# Looking for a job in japan



## dflyonline

Dont know if anyone has info about recruiting agencies that can help me find a semi-skilled job in Japan.
I will welcome your responses please.


----------



## april

Google Metropolis Magazine online and look at their advertisements/classifieds.


----------



## Serina Nagata

dflyonline said:


> Dont know if anyone has info about recruiting agencies that can help me find a semi-skilled job in Japan.
> I will welcome your responses please.


There are so many recruitment agencies in Japan, but should U apply for a job online, most of Ur applications won't get repplied.
There are some reqruitment agencies in any cities around Japan, provided U speak Japanese, they might show U a job.

I myself still struggle for that.


----------



## knightjam

Been trying to apply to some of the agencies but most of the job post needs a Japanese speaking applicant which I'm not.



Serina Nagata said:


> There are so many recruitment agencies in Japan, but should U apply for a job online, most of Ur applications won't get repplied.
> There are some reqruitment agencies in any cities around Japan, provided U speak Japanese, they might show U a job.
> 
> I myself still struggle for that.


----------



## pasturesnew

knightjam said:


> Been trying to apply to some of the agencies but most of the job post needs a Japanese speaking applicant which I'm not.

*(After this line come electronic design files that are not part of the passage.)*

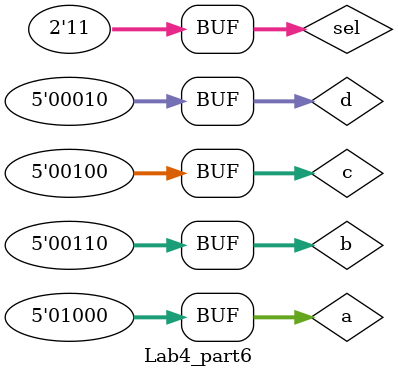
<source format=v>
module multi_5bits(input [4:0] a, b, input sel, output [4:0] c);

multi_gates m1(.a(a[0]), .b(b[0]), .c(c[0]), .select(sel));
multi_gates m2(.a(a[1]), .b(b[1]), .c(c[1]), .select(sel));
multi_gates m3(.a(a[2]), .b(b[2]), .c(c[2]), .select(sel));
multi_gates m4(.a(a[3]), .b(b[3]), .c(c[3]), .select(sel));
multi_gates m5(.a(a[4]), .b(b[4]), .c(c[4]), .select(sel));

endmodule


module way4_sel(input [4:0] A, B, C, D, input [1:0] sel, output [4:0] out);

//A:00, B:01, C:10, D:11
wire [4:0] w1, w2;

multi_5bits m1(.a(D), .b(B), .sel(sel[1]), .c(w1));
multi_5bits m2(.a(C), .b(A), .sel(sel[1]), .c(w2));
multi_5bits m3(.a(w1), .b(w2), .sel(sel[0]), .c(out));

endmodule

module Lab4_part6;

reg [4:0] a, b, c ,d;
wire [4:0] out;
reg [1:0] sel;

way4_sel w1(.A(a), .B(b), .C(c), .D(d), .sel(sel), .out(out));

initial
	begin
	$monitor("out = %d", out);
	a = 8;
	b = 6;
	c = 4;
	d = 2;
	sel = 3;
	end
endmodule



</source>
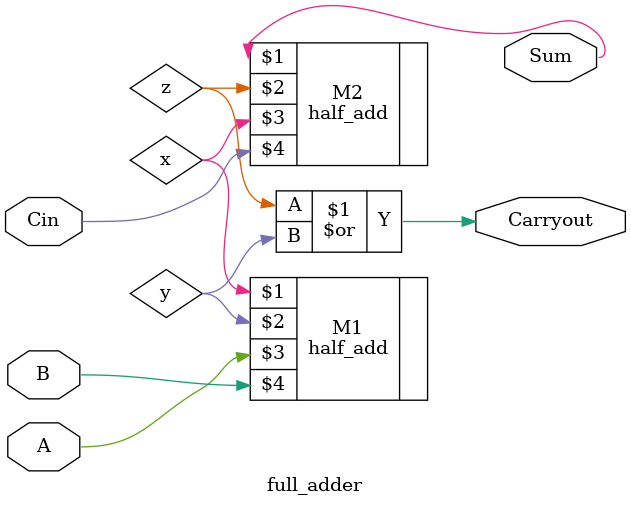
<source format=sv>
module full_adder (Sum, Carryout, A,B,Cin);// Scalar Output wire C1, C2, C3;

	input wire A,B,Cin;
	output wire Sum,Carryout;
	wire x,y,z;
	half_add M1 (x, y , A, B);
	half_add M2 (Sum, z, x, Cin);

	or a3(Carryout, z, y );

endmodule





</source>
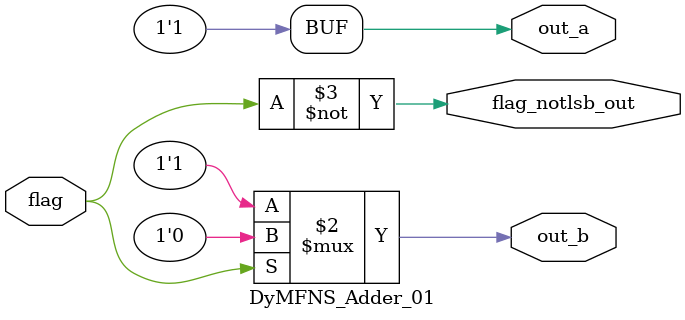
<source format=v>
`timescale 1ns / 1ps


module DyMFNS_Adder_01(
    input wire flag, 
    output wire flag_notlsb_out,
    output wire out_a,
    output wire out_b
    );
    
    assign out_a = 1'b1;
    assign out_b = (flag == 1'b0) ? (1'b1) : (1'b0);
    assign flag_notlsb_out = (~flag);
    
endmodule

</source>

Id suggest you check out non Japanese Companies. 
Go to Robert Walters website - they are a big Recruiter in the region. Also consider the possibilities of inter Company transfer, ie if your current Employer has Offices in the region - that was my route in....

rgds


----------



## LocationFree

If you need something to get you started, check EscapeArtist though there are some scammy people there from time to time. Don't waste your money on their e-books and any ad that seems off. You should also consider getting a BA and check the requirement for teaching credentials so you might be able to take an English teacher job. As a back-up, if I were you I'd put effort into web developement as an affiliate marketer or cost per action marketer. Internet marketing can be a great source of income that's passive. Even an extra $2 to $30 can be attained with some effort and will continue on it's own after you achieve it, requiring little to maintain. Also, consider writing for money at some of the Internet content mills as a fall-back. You might have to spend twelve hours per day thirty days per month working hard writing, but it'll pay as well as most jobs at around $10 per hour or more (88 yen to $1 at the moment). 

I wish you luck and if you get in a bind I hope this information helps you. Heck, I hope it helps you before you leave, while you're there and if you ever need a back-up plan to pay your rent.

Best Regards,

LF


----------



## jilkfree1978

Are you in Japan? if yes where in japan are you???
can you speak Japanese?


----------



## aciara14

dflyonline said:


> Dont know if anyone has info about recruiting agencies that can help me find a semi-skilled job in Japan.
> I will welcome your responses please.


What kind of job are you looking for? Teaching English is the easiest job to find, but you could try GaijinPot (I'd post the URL but this forum won't let me) as a good starting point. Craigslist Japan sometimes has good options, especially in the Tokyo and Osaka areas. 

Anyway, if you have more specific information on what you are looking for that'd be helpful.


----------